The answer must consist only of the lines from the line with "The Essential Crowd" to the line with "Bell, Global Health", both included, exactly as they stand below.

**Data**
***

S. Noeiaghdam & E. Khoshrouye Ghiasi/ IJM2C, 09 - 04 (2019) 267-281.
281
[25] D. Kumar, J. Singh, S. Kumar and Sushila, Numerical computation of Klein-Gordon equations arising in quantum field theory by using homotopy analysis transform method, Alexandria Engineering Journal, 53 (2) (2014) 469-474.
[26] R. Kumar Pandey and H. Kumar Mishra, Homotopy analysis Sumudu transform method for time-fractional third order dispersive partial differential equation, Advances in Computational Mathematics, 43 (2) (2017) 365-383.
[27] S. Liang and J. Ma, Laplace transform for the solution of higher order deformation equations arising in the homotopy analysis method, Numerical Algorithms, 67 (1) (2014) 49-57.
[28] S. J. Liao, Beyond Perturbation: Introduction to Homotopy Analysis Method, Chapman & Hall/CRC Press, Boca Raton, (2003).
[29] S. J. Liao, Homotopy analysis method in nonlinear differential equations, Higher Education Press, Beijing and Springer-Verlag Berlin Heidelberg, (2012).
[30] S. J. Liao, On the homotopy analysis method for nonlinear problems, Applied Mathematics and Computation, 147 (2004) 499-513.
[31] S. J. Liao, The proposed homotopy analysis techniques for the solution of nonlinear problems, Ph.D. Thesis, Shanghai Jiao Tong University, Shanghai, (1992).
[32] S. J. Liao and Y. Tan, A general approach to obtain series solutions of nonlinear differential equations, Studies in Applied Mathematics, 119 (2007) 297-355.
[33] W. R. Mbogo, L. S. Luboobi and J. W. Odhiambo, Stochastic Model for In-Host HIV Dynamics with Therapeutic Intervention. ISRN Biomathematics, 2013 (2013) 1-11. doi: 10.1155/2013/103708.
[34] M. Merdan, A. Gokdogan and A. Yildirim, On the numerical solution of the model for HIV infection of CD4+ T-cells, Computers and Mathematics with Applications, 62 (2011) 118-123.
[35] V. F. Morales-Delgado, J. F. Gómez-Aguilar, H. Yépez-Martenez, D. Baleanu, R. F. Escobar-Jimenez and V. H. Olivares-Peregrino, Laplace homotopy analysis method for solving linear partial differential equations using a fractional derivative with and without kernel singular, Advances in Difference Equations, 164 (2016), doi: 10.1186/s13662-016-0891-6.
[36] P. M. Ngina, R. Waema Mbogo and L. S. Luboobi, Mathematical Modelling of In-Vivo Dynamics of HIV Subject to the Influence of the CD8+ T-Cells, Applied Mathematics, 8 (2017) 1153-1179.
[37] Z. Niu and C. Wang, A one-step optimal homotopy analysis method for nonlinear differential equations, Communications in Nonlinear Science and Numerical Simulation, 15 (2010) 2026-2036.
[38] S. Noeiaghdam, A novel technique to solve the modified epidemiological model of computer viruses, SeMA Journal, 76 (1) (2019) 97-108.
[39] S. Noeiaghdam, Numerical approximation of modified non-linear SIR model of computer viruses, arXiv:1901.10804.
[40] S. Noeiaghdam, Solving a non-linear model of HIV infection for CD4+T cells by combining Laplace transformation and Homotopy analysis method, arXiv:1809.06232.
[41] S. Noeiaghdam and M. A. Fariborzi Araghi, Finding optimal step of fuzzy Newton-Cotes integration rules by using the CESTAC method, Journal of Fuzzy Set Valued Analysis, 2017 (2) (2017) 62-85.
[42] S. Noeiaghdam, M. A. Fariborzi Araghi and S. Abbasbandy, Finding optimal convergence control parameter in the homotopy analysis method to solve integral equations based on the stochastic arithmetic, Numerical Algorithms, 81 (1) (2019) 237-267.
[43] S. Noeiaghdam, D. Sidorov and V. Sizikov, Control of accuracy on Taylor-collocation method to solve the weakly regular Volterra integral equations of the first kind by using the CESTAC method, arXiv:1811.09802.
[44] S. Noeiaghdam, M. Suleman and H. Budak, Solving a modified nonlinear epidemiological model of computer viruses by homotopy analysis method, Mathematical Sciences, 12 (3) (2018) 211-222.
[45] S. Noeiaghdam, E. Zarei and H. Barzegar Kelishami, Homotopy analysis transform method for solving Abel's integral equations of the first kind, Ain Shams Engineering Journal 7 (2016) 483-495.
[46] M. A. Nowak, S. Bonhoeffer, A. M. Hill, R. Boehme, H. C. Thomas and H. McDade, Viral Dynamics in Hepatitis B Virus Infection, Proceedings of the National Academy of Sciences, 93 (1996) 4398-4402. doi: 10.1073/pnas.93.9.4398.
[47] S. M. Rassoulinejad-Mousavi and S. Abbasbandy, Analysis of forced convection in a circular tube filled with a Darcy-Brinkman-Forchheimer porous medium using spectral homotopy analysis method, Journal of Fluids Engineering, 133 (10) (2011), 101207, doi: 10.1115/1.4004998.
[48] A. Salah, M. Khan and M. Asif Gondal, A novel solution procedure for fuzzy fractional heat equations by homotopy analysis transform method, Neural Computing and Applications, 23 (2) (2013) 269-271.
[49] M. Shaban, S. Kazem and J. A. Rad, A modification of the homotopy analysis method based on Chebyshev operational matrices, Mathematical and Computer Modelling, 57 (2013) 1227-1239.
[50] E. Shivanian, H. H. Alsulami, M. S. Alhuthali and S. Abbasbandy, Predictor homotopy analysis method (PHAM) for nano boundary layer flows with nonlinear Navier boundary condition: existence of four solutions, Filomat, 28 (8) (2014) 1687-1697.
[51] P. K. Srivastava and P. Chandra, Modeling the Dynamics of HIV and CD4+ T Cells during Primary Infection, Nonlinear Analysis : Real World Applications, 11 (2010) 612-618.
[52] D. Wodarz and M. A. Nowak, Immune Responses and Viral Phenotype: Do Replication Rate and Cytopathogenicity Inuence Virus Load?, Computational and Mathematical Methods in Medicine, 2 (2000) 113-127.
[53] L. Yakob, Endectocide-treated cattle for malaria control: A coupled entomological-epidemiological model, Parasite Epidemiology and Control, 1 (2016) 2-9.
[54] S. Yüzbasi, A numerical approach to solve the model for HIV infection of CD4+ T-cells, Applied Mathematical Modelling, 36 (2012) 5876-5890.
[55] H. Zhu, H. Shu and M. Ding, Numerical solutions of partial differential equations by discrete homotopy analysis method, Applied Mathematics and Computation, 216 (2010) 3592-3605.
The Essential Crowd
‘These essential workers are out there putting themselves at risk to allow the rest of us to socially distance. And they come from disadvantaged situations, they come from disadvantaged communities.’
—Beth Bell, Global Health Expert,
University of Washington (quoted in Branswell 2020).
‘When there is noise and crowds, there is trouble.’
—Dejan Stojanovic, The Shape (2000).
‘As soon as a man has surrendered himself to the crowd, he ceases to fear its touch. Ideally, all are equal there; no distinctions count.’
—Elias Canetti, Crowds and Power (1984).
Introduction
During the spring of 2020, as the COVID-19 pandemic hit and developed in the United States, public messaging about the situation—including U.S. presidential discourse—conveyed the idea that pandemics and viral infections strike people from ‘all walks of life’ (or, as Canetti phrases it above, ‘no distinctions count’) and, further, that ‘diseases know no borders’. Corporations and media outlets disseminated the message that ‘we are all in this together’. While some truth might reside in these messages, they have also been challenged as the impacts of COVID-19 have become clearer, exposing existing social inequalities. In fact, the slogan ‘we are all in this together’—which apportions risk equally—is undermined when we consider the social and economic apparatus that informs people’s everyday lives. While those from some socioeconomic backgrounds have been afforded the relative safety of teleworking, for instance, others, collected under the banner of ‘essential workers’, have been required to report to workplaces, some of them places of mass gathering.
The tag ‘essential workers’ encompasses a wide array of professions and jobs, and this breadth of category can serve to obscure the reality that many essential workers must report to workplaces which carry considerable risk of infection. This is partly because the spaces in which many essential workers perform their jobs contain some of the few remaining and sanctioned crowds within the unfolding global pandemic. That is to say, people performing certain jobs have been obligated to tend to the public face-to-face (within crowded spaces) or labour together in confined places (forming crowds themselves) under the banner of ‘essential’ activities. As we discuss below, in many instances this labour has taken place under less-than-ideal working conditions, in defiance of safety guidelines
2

***

**Response to the task**
The Essential Crowd
‘These essential workers are out there putting themselves at risk to allow the rest of us to socially distance. And they come from disadvantaged situations, they come from disadvantaged communities.’
—Beth Bell, Global Health Expert,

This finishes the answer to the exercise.